Agenesis (Agenesis)

Agenesis is the congenital absence of an organ, usually associated with a defect or underdevelopment of the embryo.

Agenesis occurs when the formation of organ primordia is disrupted during embryonic development. As a result, one or another organ does not develop completely or is completely absent.

The most common forms of agenesis:

1. Renal agenesis is the absence of one or both kidneys.

2. Dental agenesis is the absence of one or more teeth.

3. Iris agenesis is the absence of the iris of the eye.

4. Agenesis of the corpus callosum is the absence of the corpus callosum of the brain.

5. Vaginal agenesis is the absence of a vagina.

The causes of agenesis may be associated with genetic mutations, chromosomal abnormalities, and the effects of harmful factors on the developing embryo. Agenesis is often combined with other developmental defects.

Treatment of agenesis depends on the specific organ affected and the degree of its underdevelopment. These can be surgical methods, prosthetics, hormonal therapy. The prognosis also varies depending on the form of agenesis.

Agenesis (Agenesis) is the congenital absence of an organ, usually associated with a defect or underdevelopment of the embryo.

This is a rare condition in which a person is missing one or more organs that are usually formed during embryonic development. Agenesis is caused by genetic disorders or damage to the embryo in the early stages of pregnancy.

Agenesis most often occurs in the kidneys, teeth, reproductive organs and pancreas. The absence of vital organs such as the heart, lungs or liver is usually incompatible with life.

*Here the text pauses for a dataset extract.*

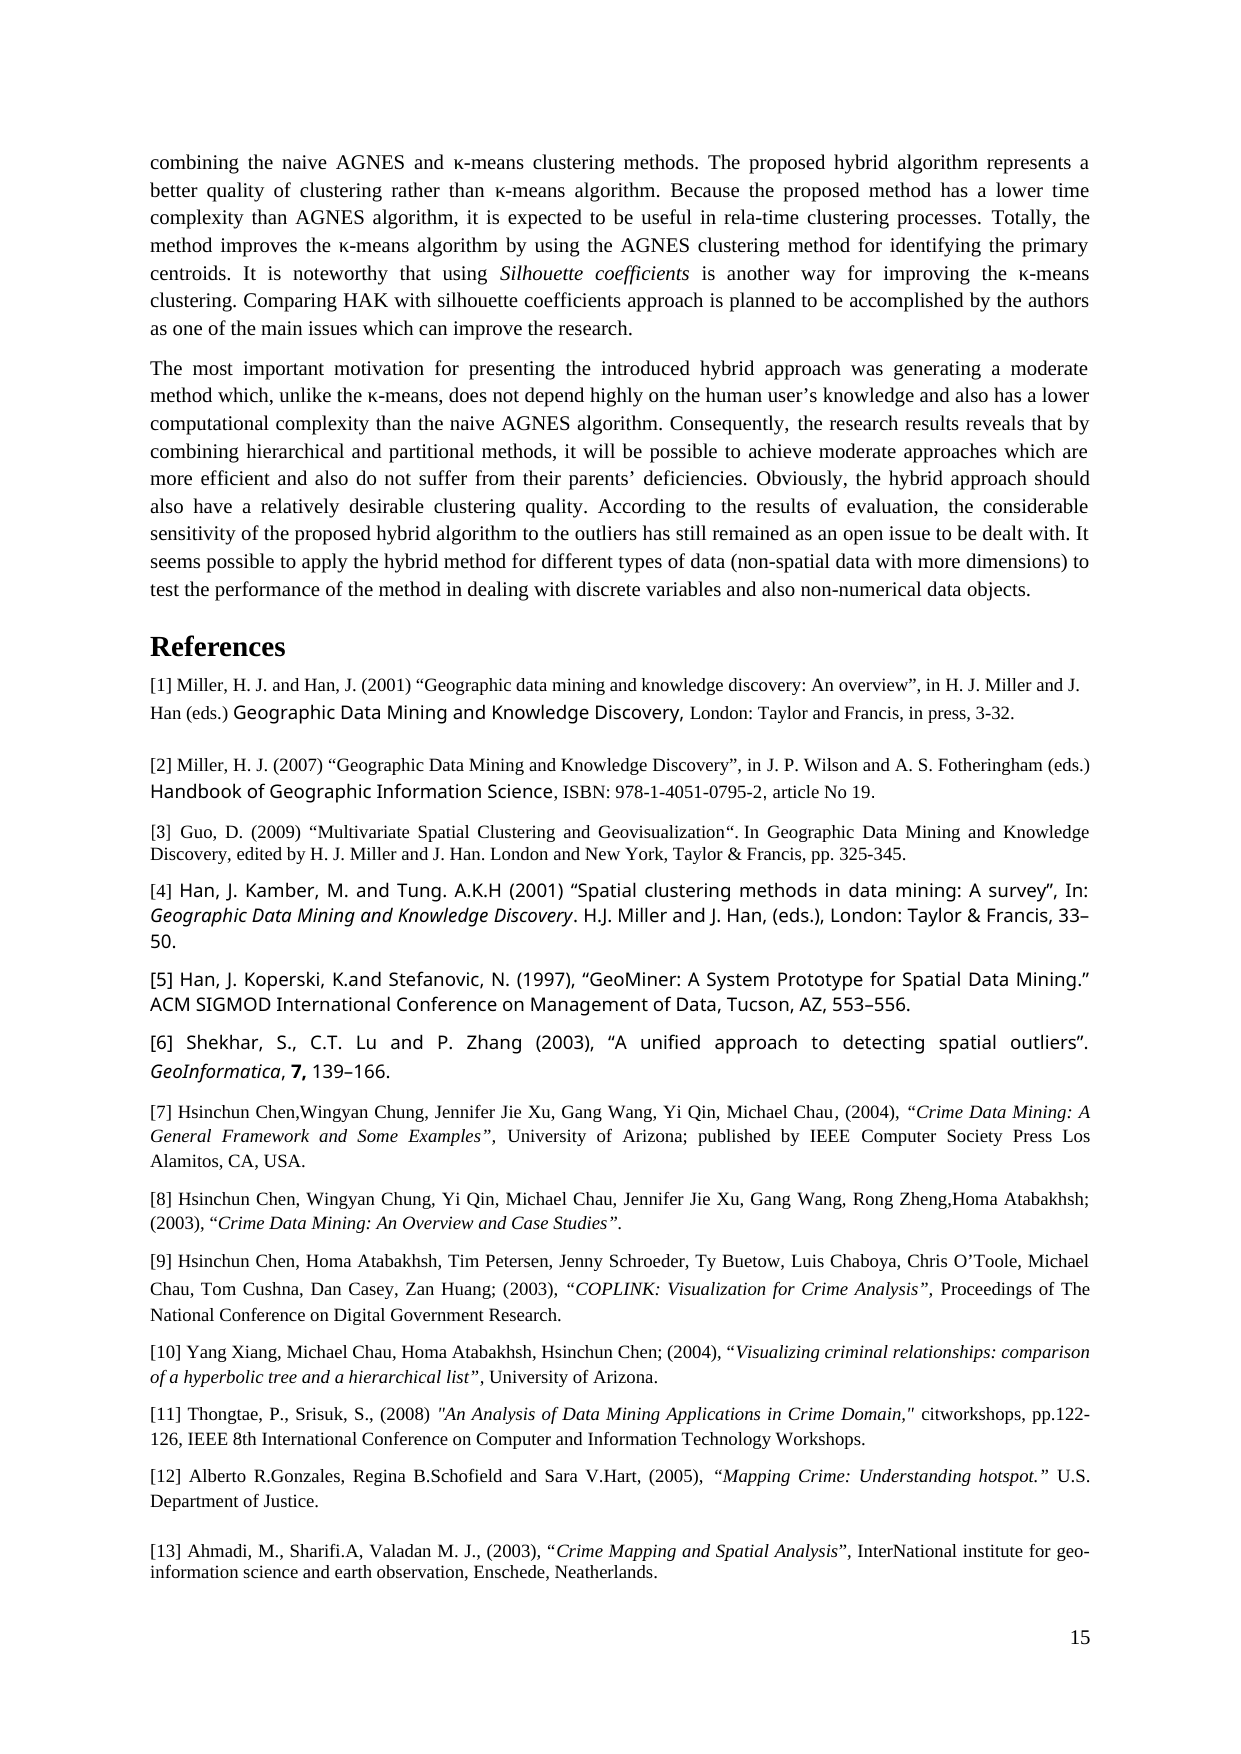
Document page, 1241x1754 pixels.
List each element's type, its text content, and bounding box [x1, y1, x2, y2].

text [11] Thongtae, P., Srisuk, S., (2008) "An Analysis of Data Mining Applications in Crime Domain," citworkshops, pp.122-126, IEEE 8th International Conference on Computer and Information Technology Workshops. [150, 1403, 1090, 1449]
text [4] Han, J. Kamber, M. and Tung. A.K.H (2001) “Spatial clustering methods in data mining: A survey”, In: Geographic Data Mining and Knowledge Discovery. H.J. Miller and J. Han, (eds.), London: Taylor & Francis, 33–50. [150, 877, 1090, 953]
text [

Diagnosis of agenesis is based on the results of ultrasound, x-ray, CT, MRI and other imaging methods that can detect missing organs. Treatment depends on the specific organ and the degree of its underdevelopment. In some cases, transplantation or prosthetics is possible. The prognosis also varies depending on the extent of the lesion.

Agenesis or agenesis is a congenital anomaly where an organ or part of the human body is missing. Usually, the absence of an organ is accompanied by damage to the cardiovascular system, central nervous system, hematological disorders, skeletal and digestive pathologies. Children do not conceive or do not fully develop any organ, such as the liver, pancreas, gallbladder, larynx, heart, etc. The absence of one organ does not put much strain on other organs, so children usually survive. In this case, the operation is performed immediately after birth. The long-term existence of the defect negatively affects the patient’s future life and eventually leads to disability. The most severe forms of the anomaly are polyagenesis, Wiedemann-Beckwith, Shwachman, Keharta, Walkovich-Craig, and Di-Hippocrates syndromes. Some experts believe that certain parts of the body may be underdeveloped while being of normal size and functionality. In this case, the anomaly can only be detected with the help of special studies. Determination of the cause of agenesis should be carried out as accurately as possible and at an early stage to ensure the health and well-being of the child.

Severe cases of development of an embryonic defect associated with the congenital absence of any internal organ are diagnosed in children of the first year of life, less often in older children. Agenesis of the major gonads is more likely to be diagnosed in a newborn than Cassirer-Jabert syndrome. In terms of the frequency of occurrence of various types of disorders, this fetal defect is the leader in newborn women (65%), and among girls with gonadal agenesis it is 74%.

Congenital agenesis is often diagnosed as adrenal hypoplasia or virilism when diagnosing an orphan boy and girl from an orphanage. In this case, parental abuse of steroids and hormonal therapy for a boy or the establishment of corticosteroid deficiency, accompanied by virilism in a girl, is possible. If the absence of large gonads is detected in the postoperative period, it is advisable to conduct their genetic study.